▶ **Try it**:
Reproduce the full septic pre-treatment blog post below, word for word.

▶ **Provided passage**:
──────────
Septic systems have become an essential asset of a significant population of homeowners. Although we’ve addressed the relevancy of pre-treatment systems in the past, there is still much to be done to help you get to know your septic system better.

That is precisely the motivation behind writing this blog post. Today, we are going to show you more about the structure of your septic system, starting by explaining the main difference between the two types of pre-treatment systems available in the market.

All you’ve heard from us until now is that a septic system is a compound of smaller systems that work together to provide specific treatment. We might have even broken down the septic system into smaller parts to better illustrate each of the stages of treatment and their functioning.

From primary treatment, secondary treatment, land application, and transportation systems, you have all the tiny pieces in your hands to assemble a general picture of how all these fit together.

After our previous discussions, it is evident that you are ready for more details. Starting by the very beginning, let’s discuss the types of pre-treatment systems available in the market today and explain the benefits they imply in each case.

As usual, you will have the interactive reference list guide you throughout the blog post.

  1. What is the difference between aerobic and anaerobic systems? 
  2. Technical Differences
  3. Installation Differences
  4. What do ATU’s offer that septic tanks don’t?
──────────
▶ **Given records**:

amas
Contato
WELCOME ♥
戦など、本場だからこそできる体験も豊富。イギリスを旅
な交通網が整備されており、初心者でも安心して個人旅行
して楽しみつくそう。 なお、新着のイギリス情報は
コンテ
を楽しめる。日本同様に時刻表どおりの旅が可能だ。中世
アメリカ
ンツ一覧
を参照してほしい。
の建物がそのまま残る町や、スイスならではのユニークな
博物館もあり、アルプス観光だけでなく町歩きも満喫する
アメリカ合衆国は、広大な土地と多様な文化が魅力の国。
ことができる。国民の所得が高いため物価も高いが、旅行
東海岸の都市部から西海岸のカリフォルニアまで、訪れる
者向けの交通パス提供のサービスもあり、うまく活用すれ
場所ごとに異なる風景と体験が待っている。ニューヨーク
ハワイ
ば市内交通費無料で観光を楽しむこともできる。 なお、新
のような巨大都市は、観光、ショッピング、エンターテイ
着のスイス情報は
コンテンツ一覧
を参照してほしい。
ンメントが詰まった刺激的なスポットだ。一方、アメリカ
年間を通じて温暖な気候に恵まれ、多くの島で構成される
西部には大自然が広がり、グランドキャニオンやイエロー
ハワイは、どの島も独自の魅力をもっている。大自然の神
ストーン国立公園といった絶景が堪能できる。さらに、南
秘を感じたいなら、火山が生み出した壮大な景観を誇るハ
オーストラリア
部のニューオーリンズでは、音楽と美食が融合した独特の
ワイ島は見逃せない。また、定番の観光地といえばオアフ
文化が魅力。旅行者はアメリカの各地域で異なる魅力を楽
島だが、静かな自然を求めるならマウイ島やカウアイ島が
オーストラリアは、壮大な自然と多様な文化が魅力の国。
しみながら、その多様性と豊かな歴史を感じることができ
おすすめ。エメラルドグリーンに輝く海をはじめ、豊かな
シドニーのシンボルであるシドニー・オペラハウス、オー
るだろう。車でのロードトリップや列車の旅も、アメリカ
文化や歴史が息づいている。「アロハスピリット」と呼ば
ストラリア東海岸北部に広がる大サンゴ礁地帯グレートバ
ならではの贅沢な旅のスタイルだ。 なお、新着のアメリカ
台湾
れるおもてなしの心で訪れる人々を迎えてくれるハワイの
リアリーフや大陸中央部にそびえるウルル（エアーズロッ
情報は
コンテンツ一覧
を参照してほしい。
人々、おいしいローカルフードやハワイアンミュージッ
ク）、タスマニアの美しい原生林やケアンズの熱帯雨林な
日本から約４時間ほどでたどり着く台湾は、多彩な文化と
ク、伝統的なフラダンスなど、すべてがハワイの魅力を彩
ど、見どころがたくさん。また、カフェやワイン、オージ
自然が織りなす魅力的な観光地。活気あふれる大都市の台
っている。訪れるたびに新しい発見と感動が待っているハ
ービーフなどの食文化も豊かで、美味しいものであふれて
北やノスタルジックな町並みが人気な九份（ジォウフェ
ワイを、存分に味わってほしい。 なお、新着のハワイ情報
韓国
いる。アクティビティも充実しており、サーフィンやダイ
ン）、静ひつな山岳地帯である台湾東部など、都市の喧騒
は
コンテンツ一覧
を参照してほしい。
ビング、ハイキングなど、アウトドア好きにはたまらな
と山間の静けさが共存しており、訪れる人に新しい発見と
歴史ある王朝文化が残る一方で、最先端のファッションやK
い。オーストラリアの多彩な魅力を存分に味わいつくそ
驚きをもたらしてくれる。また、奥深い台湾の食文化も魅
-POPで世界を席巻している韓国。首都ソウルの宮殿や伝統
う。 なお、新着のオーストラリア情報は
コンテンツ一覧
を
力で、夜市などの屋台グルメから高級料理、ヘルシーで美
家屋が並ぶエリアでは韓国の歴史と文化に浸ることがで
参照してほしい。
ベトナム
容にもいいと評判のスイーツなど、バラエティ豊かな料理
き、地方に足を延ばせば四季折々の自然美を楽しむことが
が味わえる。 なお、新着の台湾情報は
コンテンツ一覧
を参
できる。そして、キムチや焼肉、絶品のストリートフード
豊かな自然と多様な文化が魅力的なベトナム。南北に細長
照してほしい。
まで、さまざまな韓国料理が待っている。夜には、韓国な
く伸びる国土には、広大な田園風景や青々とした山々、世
──────────
▶ **Worked solution**:
Septic systems have become an essential asset of a significant population of homeowners. Although we’ve addressed the relevancy of pre-treatment systems in the past, there is still much to be done to help you get to know your septic system better.

That is precisely the motivation behind writing this blog post. Today, we are going to show you more about the structure of your septic system, starting by explaining the main difference between the two types of pre-treatment systems available in the market.

All you’ve heard from us until now is that a septic system is a compound of smaller systems that work together to provide specific treatment. We might have even broken down the septic system into smaller parts to better illustrate each of the stages of treatment and their functioning.

From primary treatment, secondary treatment, land application, and transportation systems, you have all the tiny pieces in your hands to assemble a general picture of how all these fit together.

After our previous discussions, it is evident that you are ready for more details. Starting by the very beginning, let’s discuss the types of pre-treatment systems available in the market today and explain the benefits they imply in each case.

As usual, you will have the interactive reference list guide you throughout the blog post.

  1. What is the difference between aerobic and anaerobic systems? 
  2. Technical Differences
  3. Installation Differences
  4. What do ATU’s offer that septic tanks don’t?